Angela Hewitt (p)
O programa não podia ser mais
genérico: “Música para Piano”. E, no entanto, um primeiro exame, em que de
pronto se dá pela ausência de “Barcarolas” ou “Improvisos”, reforça a ideia de
que a algum desígnio obedece esta incursão de Angela Hewitt pela obra de
Gabriel Fauré. Dada ao eufemismo, a canadiana sublinha o seguinte, no texto em
que apresenta o projeto: “É surpreendente verificarmos que, em 1845, o ano em
que Fauré nasceu, Schumann estava a completar o “Concerto para Piano”, que
Chopin escrevia a sua terceira sonata e que Berlioz planeava a estreia de
“Danação de Fausto”; e que, em 1924, quando morreu, já o “Pierrot Lunaire”, de
Schoenberg, tinha doze anos”. Dito de outra maneira: se pensarmos que a mais longínqua
das peças agora reunidas – a “Balada, Op. 19”, de 1879 – era, digamos, do tempo
da guerra entre o Império Britânico e o Reino Zulu, e a que nos está mais
próxima – o “Noturno nº 13 em Si menor,
Op. 119”, de 1921 – foi contemporânea à atribuição do Nobel da Física a
Einstein, percebemos que a pianista se está a preparar para evocar um testemunho
de eras que se diriam inconciliáveis. E, de facto, é raro surgir alguém
empenhado em desviar o impressionismo daquele modorrento pântano em que se julgaria
cativo. Contrariando práticas comuns, Hewitt arrisca uma articulação mais vigorosa,
a espaços indolente, nesta música que, ainda que despida do manto do
misticismo, evita continuamente a vulgaridade.

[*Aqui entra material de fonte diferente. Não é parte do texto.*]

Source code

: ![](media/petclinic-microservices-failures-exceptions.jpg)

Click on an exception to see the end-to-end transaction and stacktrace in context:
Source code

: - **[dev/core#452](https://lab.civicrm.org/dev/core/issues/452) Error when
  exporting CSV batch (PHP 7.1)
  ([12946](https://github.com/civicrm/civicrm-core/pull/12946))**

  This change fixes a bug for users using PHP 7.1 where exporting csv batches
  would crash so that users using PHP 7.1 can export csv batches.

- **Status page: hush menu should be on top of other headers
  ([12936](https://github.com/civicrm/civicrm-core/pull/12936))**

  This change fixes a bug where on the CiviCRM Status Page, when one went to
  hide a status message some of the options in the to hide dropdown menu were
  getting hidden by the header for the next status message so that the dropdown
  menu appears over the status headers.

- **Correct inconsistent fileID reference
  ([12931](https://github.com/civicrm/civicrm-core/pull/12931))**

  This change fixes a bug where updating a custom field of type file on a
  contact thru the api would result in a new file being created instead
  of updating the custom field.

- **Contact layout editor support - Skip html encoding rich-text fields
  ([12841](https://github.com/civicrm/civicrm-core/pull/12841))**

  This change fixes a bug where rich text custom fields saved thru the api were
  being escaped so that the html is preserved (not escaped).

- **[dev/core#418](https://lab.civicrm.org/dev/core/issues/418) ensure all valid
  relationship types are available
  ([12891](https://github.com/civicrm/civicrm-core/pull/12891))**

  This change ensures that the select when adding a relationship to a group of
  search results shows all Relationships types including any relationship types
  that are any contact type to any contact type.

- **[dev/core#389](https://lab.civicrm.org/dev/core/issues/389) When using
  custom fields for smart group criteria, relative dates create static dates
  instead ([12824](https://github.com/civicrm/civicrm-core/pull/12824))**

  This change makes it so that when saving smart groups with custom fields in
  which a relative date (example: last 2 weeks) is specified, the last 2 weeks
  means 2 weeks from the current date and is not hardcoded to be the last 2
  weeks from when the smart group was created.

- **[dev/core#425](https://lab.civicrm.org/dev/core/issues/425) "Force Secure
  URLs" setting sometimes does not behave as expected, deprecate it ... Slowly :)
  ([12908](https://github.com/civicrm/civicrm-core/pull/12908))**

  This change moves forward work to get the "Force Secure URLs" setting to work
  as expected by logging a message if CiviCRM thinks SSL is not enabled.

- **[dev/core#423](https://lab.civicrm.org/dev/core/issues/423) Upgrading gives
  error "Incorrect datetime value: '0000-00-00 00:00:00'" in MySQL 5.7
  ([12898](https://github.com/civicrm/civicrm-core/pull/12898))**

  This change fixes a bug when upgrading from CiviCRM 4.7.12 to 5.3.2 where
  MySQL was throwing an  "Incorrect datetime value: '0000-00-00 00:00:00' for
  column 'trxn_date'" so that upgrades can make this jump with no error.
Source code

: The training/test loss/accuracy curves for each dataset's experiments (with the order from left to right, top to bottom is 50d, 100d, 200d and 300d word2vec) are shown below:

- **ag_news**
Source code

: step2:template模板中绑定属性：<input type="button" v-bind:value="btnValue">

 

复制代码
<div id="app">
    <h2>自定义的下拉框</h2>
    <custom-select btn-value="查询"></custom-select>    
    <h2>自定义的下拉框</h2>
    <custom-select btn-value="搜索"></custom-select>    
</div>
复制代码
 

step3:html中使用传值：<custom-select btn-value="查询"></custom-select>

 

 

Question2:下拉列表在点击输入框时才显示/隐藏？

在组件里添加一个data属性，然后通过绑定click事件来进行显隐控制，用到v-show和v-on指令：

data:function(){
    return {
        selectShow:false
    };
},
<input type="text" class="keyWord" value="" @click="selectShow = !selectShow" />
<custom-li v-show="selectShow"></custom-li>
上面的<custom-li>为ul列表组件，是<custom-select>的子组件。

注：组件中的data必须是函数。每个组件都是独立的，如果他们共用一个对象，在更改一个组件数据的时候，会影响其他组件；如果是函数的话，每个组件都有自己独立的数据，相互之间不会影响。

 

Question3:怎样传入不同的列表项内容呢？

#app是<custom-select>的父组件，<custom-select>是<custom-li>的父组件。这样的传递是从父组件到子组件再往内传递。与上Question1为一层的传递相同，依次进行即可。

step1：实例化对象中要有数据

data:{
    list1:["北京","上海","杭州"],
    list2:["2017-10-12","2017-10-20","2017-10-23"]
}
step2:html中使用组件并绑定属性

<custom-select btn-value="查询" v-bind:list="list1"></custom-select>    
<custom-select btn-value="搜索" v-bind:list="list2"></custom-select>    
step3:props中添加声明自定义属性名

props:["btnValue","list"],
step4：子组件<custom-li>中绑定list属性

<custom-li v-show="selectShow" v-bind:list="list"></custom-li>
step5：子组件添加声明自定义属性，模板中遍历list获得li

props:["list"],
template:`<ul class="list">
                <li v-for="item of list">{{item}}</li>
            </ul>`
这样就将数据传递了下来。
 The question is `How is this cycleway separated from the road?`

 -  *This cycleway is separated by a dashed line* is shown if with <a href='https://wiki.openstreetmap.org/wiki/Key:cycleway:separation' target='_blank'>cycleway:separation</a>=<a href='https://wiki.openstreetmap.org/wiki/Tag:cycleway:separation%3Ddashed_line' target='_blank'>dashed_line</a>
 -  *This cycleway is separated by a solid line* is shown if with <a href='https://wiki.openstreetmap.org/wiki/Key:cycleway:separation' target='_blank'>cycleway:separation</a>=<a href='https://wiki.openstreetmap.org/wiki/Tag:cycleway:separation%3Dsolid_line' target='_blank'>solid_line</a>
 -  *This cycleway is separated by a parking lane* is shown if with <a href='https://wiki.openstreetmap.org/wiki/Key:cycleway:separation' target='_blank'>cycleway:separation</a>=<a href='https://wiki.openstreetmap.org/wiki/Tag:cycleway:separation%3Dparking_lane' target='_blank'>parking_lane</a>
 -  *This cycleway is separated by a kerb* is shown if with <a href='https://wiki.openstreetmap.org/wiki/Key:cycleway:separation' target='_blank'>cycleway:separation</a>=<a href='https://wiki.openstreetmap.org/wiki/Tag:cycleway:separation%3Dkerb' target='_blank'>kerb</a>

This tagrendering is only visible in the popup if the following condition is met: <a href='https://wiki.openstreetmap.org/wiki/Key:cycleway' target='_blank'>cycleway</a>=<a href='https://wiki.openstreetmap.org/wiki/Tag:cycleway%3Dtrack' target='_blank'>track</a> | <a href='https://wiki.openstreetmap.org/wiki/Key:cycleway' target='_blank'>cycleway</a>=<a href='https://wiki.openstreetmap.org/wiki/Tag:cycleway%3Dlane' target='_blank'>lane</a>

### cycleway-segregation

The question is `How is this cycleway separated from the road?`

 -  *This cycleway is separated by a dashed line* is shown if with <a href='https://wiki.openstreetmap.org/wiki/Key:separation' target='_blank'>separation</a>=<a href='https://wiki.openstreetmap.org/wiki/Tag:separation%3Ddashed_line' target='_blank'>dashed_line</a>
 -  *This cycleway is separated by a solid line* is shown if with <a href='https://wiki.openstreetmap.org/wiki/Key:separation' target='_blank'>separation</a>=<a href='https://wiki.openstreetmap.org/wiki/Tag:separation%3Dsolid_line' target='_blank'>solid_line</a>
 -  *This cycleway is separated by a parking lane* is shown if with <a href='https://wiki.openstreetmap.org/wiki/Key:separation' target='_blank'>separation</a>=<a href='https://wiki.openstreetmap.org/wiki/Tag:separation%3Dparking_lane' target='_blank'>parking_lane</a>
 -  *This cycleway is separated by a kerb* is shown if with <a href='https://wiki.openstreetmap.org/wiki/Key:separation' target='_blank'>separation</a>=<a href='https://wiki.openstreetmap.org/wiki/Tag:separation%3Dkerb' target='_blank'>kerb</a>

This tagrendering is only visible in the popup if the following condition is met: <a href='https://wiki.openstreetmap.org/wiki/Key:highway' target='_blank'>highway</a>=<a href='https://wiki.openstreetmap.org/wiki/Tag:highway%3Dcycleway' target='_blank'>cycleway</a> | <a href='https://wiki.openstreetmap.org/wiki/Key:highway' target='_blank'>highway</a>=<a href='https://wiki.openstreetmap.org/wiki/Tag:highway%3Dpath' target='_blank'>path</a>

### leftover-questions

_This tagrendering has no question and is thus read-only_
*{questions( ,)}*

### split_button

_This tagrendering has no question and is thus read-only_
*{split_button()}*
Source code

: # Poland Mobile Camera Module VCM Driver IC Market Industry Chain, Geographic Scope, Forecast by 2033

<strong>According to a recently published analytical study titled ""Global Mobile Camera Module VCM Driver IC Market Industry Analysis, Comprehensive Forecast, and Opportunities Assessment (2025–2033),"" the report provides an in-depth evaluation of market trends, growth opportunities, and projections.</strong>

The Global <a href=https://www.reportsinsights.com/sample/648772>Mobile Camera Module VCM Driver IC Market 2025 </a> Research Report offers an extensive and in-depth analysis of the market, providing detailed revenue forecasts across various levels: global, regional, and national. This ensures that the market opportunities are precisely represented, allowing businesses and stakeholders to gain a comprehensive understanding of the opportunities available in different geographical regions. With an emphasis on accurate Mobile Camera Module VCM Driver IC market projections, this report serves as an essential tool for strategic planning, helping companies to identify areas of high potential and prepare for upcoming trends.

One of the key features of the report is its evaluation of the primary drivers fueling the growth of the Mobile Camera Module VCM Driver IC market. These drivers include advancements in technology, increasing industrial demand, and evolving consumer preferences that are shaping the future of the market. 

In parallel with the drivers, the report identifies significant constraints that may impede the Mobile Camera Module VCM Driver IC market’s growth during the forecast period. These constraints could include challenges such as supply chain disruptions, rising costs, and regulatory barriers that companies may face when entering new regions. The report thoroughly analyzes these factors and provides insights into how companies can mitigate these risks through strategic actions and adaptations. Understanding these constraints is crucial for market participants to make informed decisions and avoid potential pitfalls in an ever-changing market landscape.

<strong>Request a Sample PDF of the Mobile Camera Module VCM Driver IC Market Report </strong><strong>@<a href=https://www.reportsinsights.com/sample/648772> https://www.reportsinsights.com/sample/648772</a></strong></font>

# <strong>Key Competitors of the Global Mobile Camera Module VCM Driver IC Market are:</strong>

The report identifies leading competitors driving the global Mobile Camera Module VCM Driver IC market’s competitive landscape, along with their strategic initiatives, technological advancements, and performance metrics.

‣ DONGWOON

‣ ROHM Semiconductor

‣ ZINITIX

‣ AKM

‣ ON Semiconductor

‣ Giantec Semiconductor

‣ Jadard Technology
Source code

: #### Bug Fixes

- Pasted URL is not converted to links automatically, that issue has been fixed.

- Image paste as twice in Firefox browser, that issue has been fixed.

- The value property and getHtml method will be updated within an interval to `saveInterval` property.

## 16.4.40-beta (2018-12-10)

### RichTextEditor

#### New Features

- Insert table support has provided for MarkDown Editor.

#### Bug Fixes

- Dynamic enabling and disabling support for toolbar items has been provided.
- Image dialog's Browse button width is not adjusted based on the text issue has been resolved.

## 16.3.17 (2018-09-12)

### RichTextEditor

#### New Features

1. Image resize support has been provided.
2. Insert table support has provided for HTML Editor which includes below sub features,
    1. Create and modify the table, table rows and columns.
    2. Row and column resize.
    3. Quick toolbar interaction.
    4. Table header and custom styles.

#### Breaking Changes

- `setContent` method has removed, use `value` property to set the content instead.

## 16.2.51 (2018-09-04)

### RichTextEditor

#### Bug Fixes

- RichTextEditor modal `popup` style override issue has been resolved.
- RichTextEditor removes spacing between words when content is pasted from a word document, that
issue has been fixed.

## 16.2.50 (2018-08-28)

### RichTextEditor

Aqui, e a leitura de “Tema e
Variações, Op. 73” é exemplificativa disso mesmo, Fauré não é responsável por páginas
ora excessivamente subsidiárias ora vagamente insubordinadas, mas sim por singulares
formulações que indiciam uma progressiva tomada de consciência face a um ponto
hoje evidente: apesar de se ter provado mais transitória que definitiva, a
produção do francês jamais abdicou da dignidade.